Slow is OK. In fact, slow is good for us right now.
Life goes on, even when a dream like this comes true and life is whirling around me. Yes, life is whirling but I’m arrested in this space of God working to grow us as a family and darn it, sometimes that’s not fun.
I always joke, “Eight sinners under one roof” and I suppose, if you’re not a Christian that sounds pretty silly but oh man, there are eight sinners under one roof and with this full-time-family-lifestyle, there really isn’t a place to hide your ugly. Or, in my case, your crazy. It gets exposed multiple times a day, mostly in reactions.
It’s very sad.
Why is it so hard to be consistently kind? Why can’t we friggen “arrive” and move on from rancid habits and self-worship?

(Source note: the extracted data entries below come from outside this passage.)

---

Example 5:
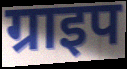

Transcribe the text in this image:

ग्राइप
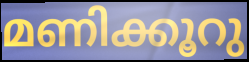
മണിക്കൂറു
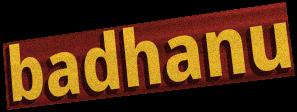
badhanu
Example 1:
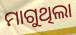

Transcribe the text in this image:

ମାଗୁଥିଲା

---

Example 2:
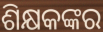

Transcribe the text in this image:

ଶିକ୍ଷକଙ୍କର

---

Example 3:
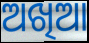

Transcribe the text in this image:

ଅଖିଆ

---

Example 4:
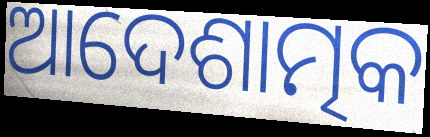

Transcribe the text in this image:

ଆଦେଶାତ୍ମକ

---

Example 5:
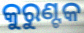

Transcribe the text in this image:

କୁରୁଣ୍ଟକ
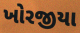
ખોરજીયા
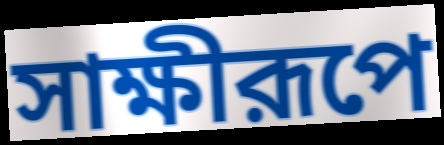
সাক্ষীরূপে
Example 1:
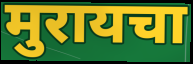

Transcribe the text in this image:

मुरायचा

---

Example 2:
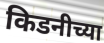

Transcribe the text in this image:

किडनीच्या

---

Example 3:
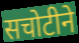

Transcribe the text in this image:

सचोटीने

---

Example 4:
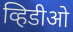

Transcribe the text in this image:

व्हिडीओ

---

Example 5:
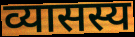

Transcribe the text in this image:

व्यासस्य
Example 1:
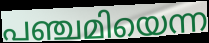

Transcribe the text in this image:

പഞ്ചമിയെന്ന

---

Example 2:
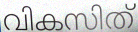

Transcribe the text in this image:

വികസിത്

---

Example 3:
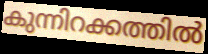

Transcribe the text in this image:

കുന്നിറക്കത്തിൽ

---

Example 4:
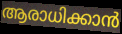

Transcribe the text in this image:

ആരാധിക്കാൻ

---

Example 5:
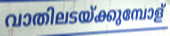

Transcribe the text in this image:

വാതിലടയ്ക്കുമ്പോള്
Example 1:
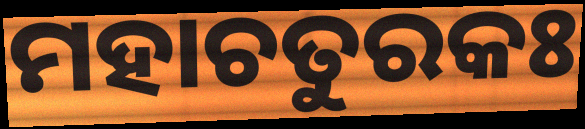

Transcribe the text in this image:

ମହାଚତୁରକଃ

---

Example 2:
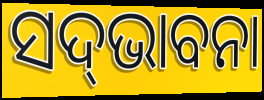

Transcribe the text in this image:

ସଦ୍‌ଭାବନା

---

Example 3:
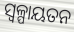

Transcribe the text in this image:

ସ୍ୱଳ୍ପାୟତନ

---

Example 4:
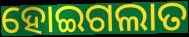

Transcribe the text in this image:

ହୋଇଗଲାତ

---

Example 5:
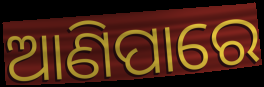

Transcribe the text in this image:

ଆଣିପାରେ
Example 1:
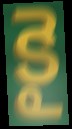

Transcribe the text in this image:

కై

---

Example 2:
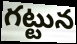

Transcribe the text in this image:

గట్టున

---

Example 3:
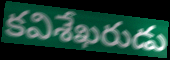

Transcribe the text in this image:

కవిశేఖరుడు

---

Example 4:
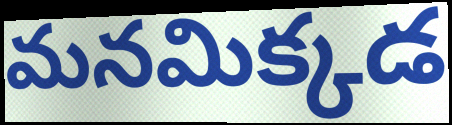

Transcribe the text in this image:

మనమిక్కడ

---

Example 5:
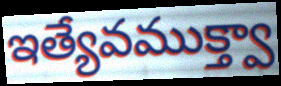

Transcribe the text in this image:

ఇత్యేవముక్త్వా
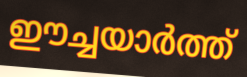
ഈച്ചയാർത്ത്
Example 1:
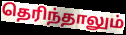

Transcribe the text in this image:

தெரிந்தாலும்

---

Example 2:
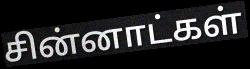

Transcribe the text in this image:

சின்னாட்கள்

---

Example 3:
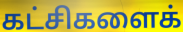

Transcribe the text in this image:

கட்சிகளைக்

That’s where I am this last week. Questioning the struggle. The struggle IS real and the struggle WILL bring forth fruit.
In the midst of the fun and creativity, I’m catching glimpses of what God is trying to do in each of our hearts. Tiny, tiny glimpses mind you. But it’s pretty obvious there is business being taken care of. Creating kind habits, gentle tones, Godly responses to situations requires a crapload of “I’m sorry”s.
Blah – let’s be real. The fun of the remodel has been a mental respite for the character development in myself and my kids. Removing wallpaper and figuring out how to get new stoves thru little doorways is EASY compared to trying to raise and become decent, Godly people.
I’m grateful for the distraction.
Grateful for the opportunity to be creative but mostly I’m grateful to be in this house with all these people doing life for this precious time we’ve been given.